Si imbocca la linea 1 che in questo giro non è cronometrata. Qui io vado ad aspettarli al fettucciato, dove mi diranno che la linea dopo 400 passaggi è già in condizioni proibitive per i 50ini.
Il fettucciato è diventato una palude, ed ora inizia a piovere abbondantemente.
Solchi già da trenta centimetri, e siamo solo al primo passaggio. I senior l’hanno fatto in meno di sette minuti.
Entra il primo, Oldrati ( CH Racing ), che va come un treno e realizza un favoloso 7’33”72, GRANDE THOMAS!!!
Arriva Pogna ( Fantic )che esce con un 8’10”66, esce Roggeri D. ( Beta )con un bellissimo 8’06”63 seguito poi da Manzi ( Beta ) che realizza uno stupendo 8’00.E’ la volta di Mirabassi ( CH Racing ) che ferma il cronometro sul 8’39.

⁂

LAVORO RICHIESTO.
Trascrivi dal brano sulla gara il tratto compreso tra "Il fettucciato è" e "di sette minuti.", estremi inclusi.

DATI FORNITI.
⁂

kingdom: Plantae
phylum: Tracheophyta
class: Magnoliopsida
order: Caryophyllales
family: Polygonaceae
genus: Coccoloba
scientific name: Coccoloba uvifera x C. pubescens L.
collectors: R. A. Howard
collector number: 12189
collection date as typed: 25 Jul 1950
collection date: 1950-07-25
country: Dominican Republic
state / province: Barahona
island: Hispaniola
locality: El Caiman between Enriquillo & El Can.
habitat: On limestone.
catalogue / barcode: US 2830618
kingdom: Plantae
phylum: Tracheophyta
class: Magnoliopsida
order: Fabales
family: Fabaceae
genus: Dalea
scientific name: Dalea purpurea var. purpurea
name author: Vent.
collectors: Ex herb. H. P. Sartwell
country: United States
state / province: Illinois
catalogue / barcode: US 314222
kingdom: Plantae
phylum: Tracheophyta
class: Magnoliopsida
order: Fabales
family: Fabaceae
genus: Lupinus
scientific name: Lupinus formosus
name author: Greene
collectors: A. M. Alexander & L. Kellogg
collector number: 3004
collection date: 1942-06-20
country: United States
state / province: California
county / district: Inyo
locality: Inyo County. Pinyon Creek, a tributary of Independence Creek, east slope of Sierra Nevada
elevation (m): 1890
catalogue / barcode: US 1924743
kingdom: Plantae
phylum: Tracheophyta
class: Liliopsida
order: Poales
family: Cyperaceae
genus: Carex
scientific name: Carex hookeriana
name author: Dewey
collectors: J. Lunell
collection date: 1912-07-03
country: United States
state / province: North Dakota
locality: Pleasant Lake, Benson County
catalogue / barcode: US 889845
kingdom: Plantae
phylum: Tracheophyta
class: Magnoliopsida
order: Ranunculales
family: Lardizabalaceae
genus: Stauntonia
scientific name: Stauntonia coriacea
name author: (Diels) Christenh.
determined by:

⁂

SOLUZIONE.
Il fettucciato è diventato una palude, ed ora inizia a piovere abbondantemente.
Solchi già da trenta centimetri, e siamo solo al primo passaggio. I senior l’hanno fatto in meno di sette minuti.